Sunday, August 3, 2014
There's an interesting editorial in today's New York Times about the steps some schools are taking to reinvent the traditional law school curriculum after the first year. Among the examples is a program at Michigan State (here, here and here) that teaches students to think more like a businessman to better service that kind of client as well as helping students develop entrepreneurial skills to compete against more traditional legal service providers like law firms. Other programs profiled include one at U. Colorado called Tech Law Accelerator, a summer bootcamp designed to teach students
'[A]ll of the things they don’t teach you in law school and they don’t teach in law firms but which you need to be effective in today’s world.' Students are brought up to speed on tech tools designed to make legal services more efficient. They hear lectures from companies like Adobe and NetApp. After the four weeks, they spend the rest of the summer, or even the following semester, working directly for a company.

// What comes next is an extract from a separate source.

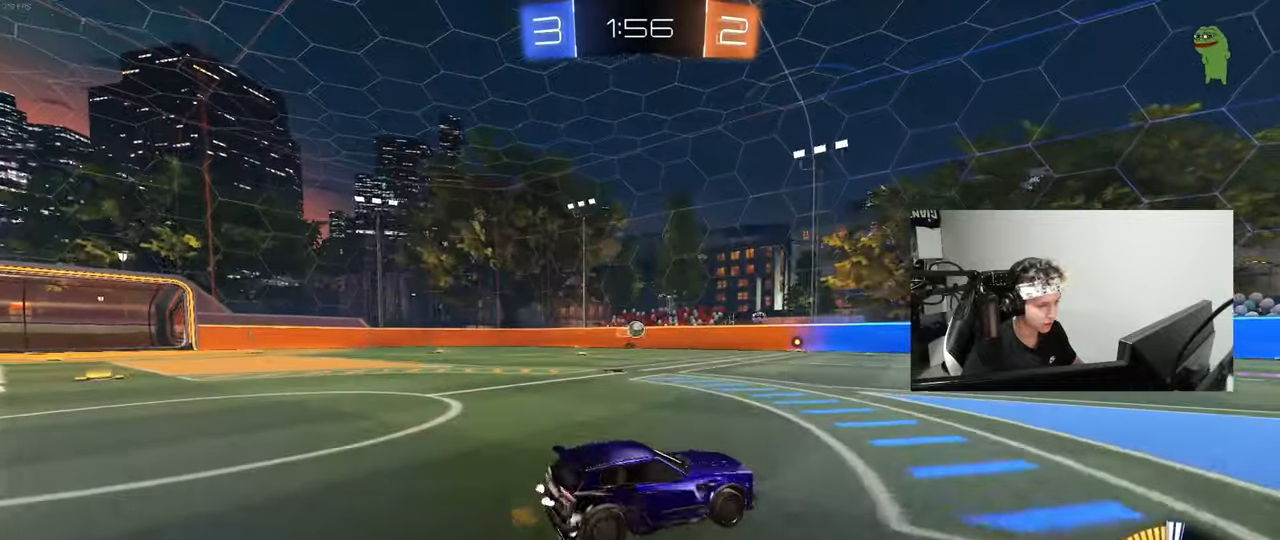
{"keys": ["w"], "mouse": [], "mouse_move": "still", "events": [[83, "a", "up"], [133, "w", "down"], [167, "d", "down"], [267, "mouse_left", "down"], [317, "d", "up"], [417, "a", "down"], [417, "mouse_left", "up"], [500, "a", "up"]]}
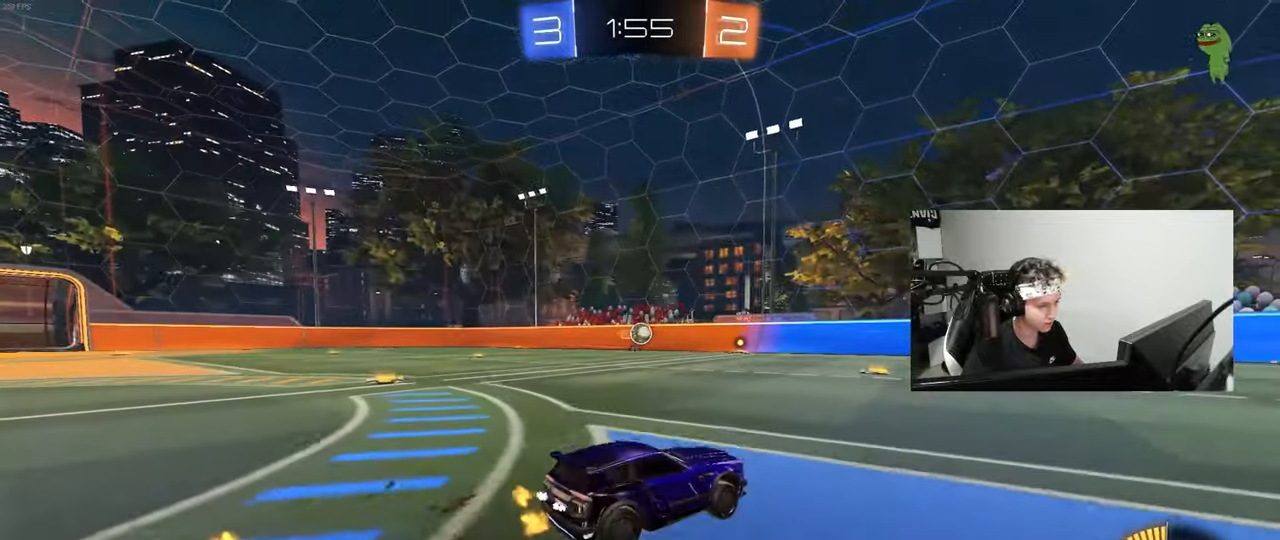
{"keys": ["w"], "mouse": ["left"], "mouse_move": "still", "events": [[100, "d", "down"], [150, "w", "up"], [417, "d", "up"], [417, "mouse_left", "down"], [417, "w", "down"]]}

Northwestern Dean Daniel B. Rodriguez mentions the curricular reforms at his school designed to prepare students for a more competitive legal marketplace including the expansion of practical training through clinical offerings and leveraging business and technology expertise among the faculty to teach students about “the law/business/technology interface.”
You can check out the full editorial here - it's definitely worth a read.
For a different view about these types law school reforms, check out this post by Professor Paul Campos at Lawyers, Guns & Money who is skeptical that law schools can achieve better employment outcomes for students by re-making the curriculum to look more like an MBA program.